While conceding that China has met a few of the goals set under the “phase one” trade agreement signed with the U.S. in January 2020, the report notes that China has failed to implement some of the more important provisions of the deal, notably when it comes to conducting risk assessments on the use of ractopamine in swine and cattle. Ractopamine is a feed additive widely used in the United States but banned in China. Moreover, China didn’t come close to meeting its commitment to import at least $200 billion more in U.S. goods and services in 2020–21 than it imported in 2017.
‘Golden Shares’
While state intervention takes many forms, a common intervention in recent years is for the regime is to take “golden shares” in private Chinese firms. The government, making use of a guidance fund or other state-controlled tool, buys a stake in a firm and receives in return a seat on the board of directors or veto rights. This inevitably strengthens the hand of the regime and gives it more direct oversight of the firm’s decisions and operations.Although these practices may be seen as the fading vestiges of Beijing’s habitual management and guidance of the economy, the report emphasizes that these trends have gotten steadily worse, not better, in the years since China’s WTO accession.

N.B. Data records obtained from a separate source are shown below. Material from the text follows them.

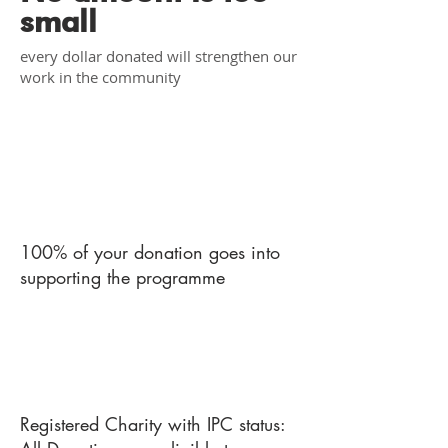
small
every dollar donated will strengthen our
work in the community
1
100% of your donation goes into
supporting the programme
2
Registered Charity with IPC status: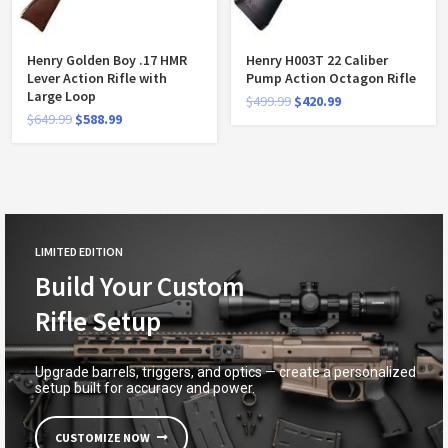
Henry Golden Boy .17 HMR
Henry H003T 22 Caliber
Lever Action Rifle with
Pump Action Octagon Rifle
Large Loop
$
499.99
$
420.99
$
649.99
$
588.99
LIMITED EDITION
Build Your Custom
Rifle Setup
Upgrade barrels, triggers, and optics — create a personalized
setup built for accuracy and power.
CUSTOMIZE NOW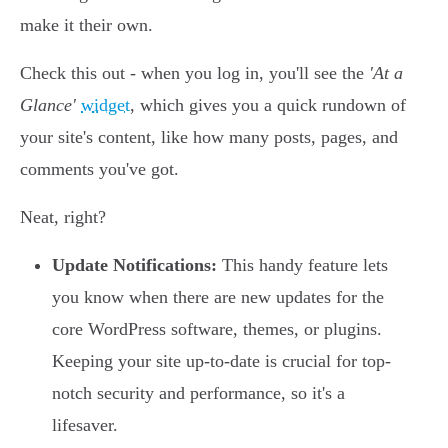
make it their own.
Check this out - when you log in, you'll see the
'At a
Glance'
widget
, which gives you a quick rundown of
your site's content, like how many posts, pages, and
comments you've got.
Neat, right?
Update Notifications:
This handy feature lets
you know when there are new updates for the
core WordPress software, themes, or plugins.
Keeping your site up-to-date is crucial for top-
notch security and performance, so it's a
lifesaver.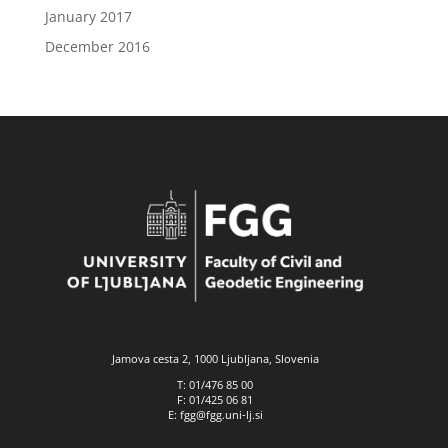
January 2017
December 2016
Jamova cesta 2, 1000 Ljubljana, Slovenia
T: 01/476 85 00
F: 01/425 06 81
E: fgg@fgg.uni-lj.si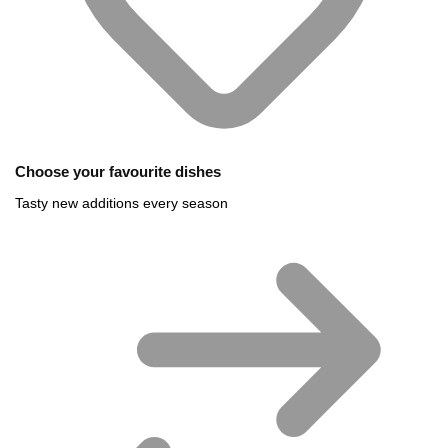
Choose your favourite dishes
Tasty new additions every season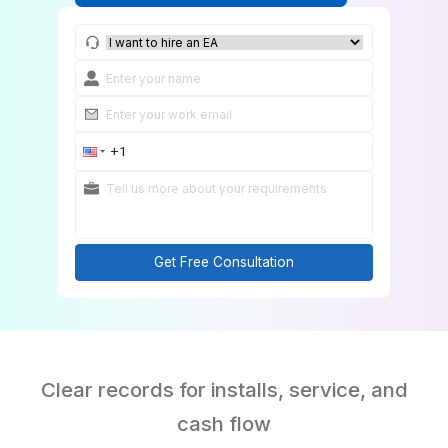
Match Me With an HVAC Bookkeeper
Get Free Consultation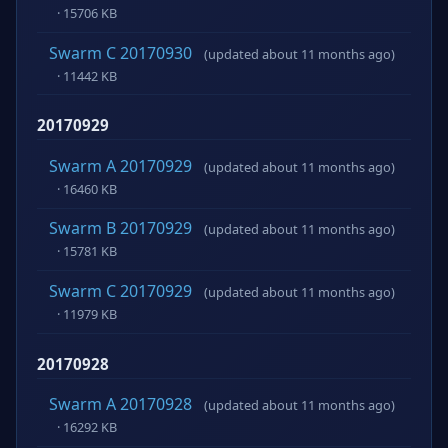
· 15706 KB
Swarm C 20170930
(updated about 11 months ago)
· 11442 KB
20170929
Swarm A 20170929
(updated about 11 months ago)
· 16460 KB
Swarm B 20170929
(updated about 11 months ago)
· 15781 KB
Swarm C 20170929
(updated about 11 months ago)
· 11979 KB
20170928
Swarm A 20170928
(updated about 11 months ago)
· 16292 KB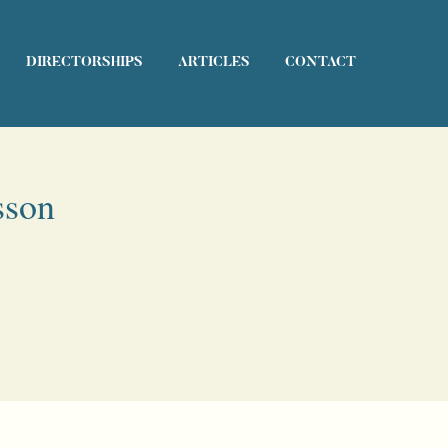
DIRECTORSHIPS
ARTICLES
CONTACT
sson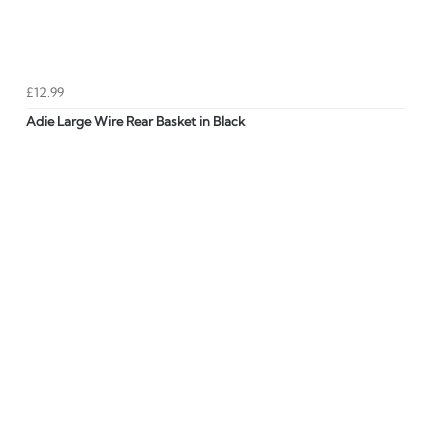
£12.99
Adie Large Wire Rear Basket in Black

“Since new leaders assumed power in China in 2013, the state’s role in the economy—effectuated by the Chinese government and, increasingly, the Chinese Communist Party—has grown,” the report states. “Meanwhile ... the depth and breadth of concerns facing U.S. and other foreign companies doing business in China—or competing with favored Chinese companies in markets outside of China—have similarly increased.”
In the report’s analysis, the reasons for these trends aren’t hard to find. Part of the issue is that, despite Beijing’s explicit agreement to turn sharply in a free-market direction upon entering the WTO, the statutory, or constitutional, basis for state intervention is wholly unchanged. China’s constitution, along with individual directives and measures issued from Beijing, fosters the imperative to promote a “socialist market economy with Chinese characteristics,” the report states.
The report faults the WTO for a dispute settlement mechanism that has proven largely ineffective when the United States and other members have tried to challenge Beijing’s more egregious practices.